Why AZ's immigration law is bad for conservatives
There’s a genius column by Byron York, who works for The National Review, in today’s Washington Examiner.
York, who once defended to me George W. Bush’s inaction after receiving a Presidential Daily Briefing on August 6,2001 stating that “Al-Qa’ida members–including some who are US citizens–have resided in or traveled to the US for years, and the group apparently maintains a support structure that could aid attacks,” has the gall to say that a law which allows law enforcement to use race or ethnicity as a determining factor in deciding whether to question someone’s immigration status is “reasonable.”
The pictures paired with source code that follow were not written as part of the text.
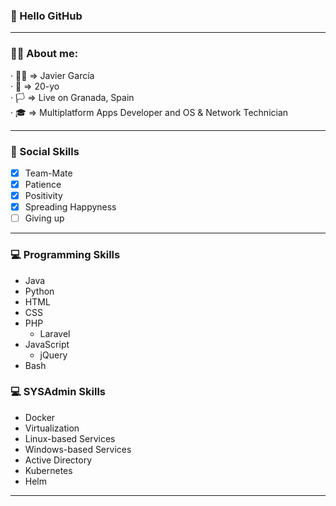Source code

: ### 👋 Hello GitHub 

---
### 🙋‍♂️ About me:

· 👨‍🦱 ⇒ Javier García <br>
· 🌱 ⇒ 20-yo <br>
· 🏳️ ⇒ Live on Granada, Spain <br>
· 🎓 ⇒ Multiplatform Apps Developer and OS & Network Technician <br>

---
### 🤸 Social Skills

- [x] Team-Mate
- [x] Patience
- [x] Positivity
- [x] Spreading Happyness
- [ ] Giving up

---
### 💻 Programming Skills
- Java
- Python
- HTML
- CSS
- PHP
  - Laravel
- JavaScript
  - jQuery
- Bash
  

### 💻 SYSAdmin Skills
- Docker
- Virtualization
- Linux-based Services
- Windows-based Services
- Active Directory
- Kubernetes
- Helm
---
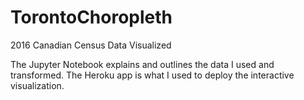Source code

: # TorontoChoropleth
2016 Canadian Census Data Visualized

The Jupyter Notebook explains and outlines the data I used and transformed. The Heroku app is what I used to deploy the interactive visualization.
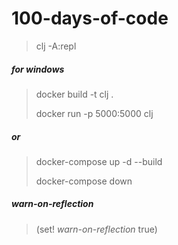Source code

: # 100-days-of-code

> clj -A:repl

##### for windows
> docker build -t clj .
>
> docker run -p 5000:5000 clj

##### or
> docker-compose up -d --build
>
> docker-compose down


##### warn-on-reflection
> (set! *warn-on-reflection* true)
>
The heart of the law is this provision: “For any lawful contact made by a law enforcement official or a law enforcement agency…where reasonable suspicion exists that the person is an alien who is unlawfully present in the United States, a reasonable attempt shall be made, when practicable, to determine the immigration status of the person…”
York and supporters of the measure make a big hullaballoo over the fact that race or ethnicity may not be the “sole” factor in deciding whether to demand proof of citizenship. Law enforcement may still use race as a factor, just not as the “sole” factor.
Yet when race is one factor among others, as it is here, that a college admissions committee uses to admit applicants, Republicans call this unconstitutional.
Funny how it’s OK to use race as a factor to throw people they don’t like out of the country, but not when it’s used redress 391 years of systematic oppression under force of law, as with affirmative action.
One of my favorite things about Republican rhetoric is that it is so often against what they proclaim to be their own interests. York–whom I’m willing to bet dinner at the Capitol Grill has never exchanged more than 12 words at a time with an illegal immigrant, and whom I’m also willing to bet has either his home lawn-mowing, childcare, or janitorial services at his office done by Latino immigrants–does not even realize that the bill will undermine law enforcement’s ability to solve crimes.
That is because anyone with dark skin is going to avoid any possible interaction with law enforcement, including providing information that may lead law enforcement to the solving of a crime.
Say you are Latino, and you witness a hit-and-run. You’re on the way home from the playground with your kids, and you didn’t bring your wallet so you don’t have your driver’s license on you. Are you going to offer yourself as a witness to the aggrieved party, and be interviewed by the cops, so that one of Sheriff Joe Arpaio’s over-aggressive deputies can haul you downtown, resulting in considerable inconvenience, embarrassment in front of your kids, and expense to prove that you are here legally?
No, you are going to hot-foot it out of there, and the drunk driver who did the hit and run is going to get away.
Encouraging law enforcement to get involved in immigration matters always results in less interaction between immigrant communities and law enforcement. If the Republicans who argue in favor of this measure weren’t so closed-off in their gated communities and their private schools, and actually bothered to interact once in a while with Americans who do not look like them, they might understand this.
The Arizona anti-immigrant measure is bad for law enforcement, bad for immigrant communities, and bad for everyone else because more crooks will go free. So much for law and order.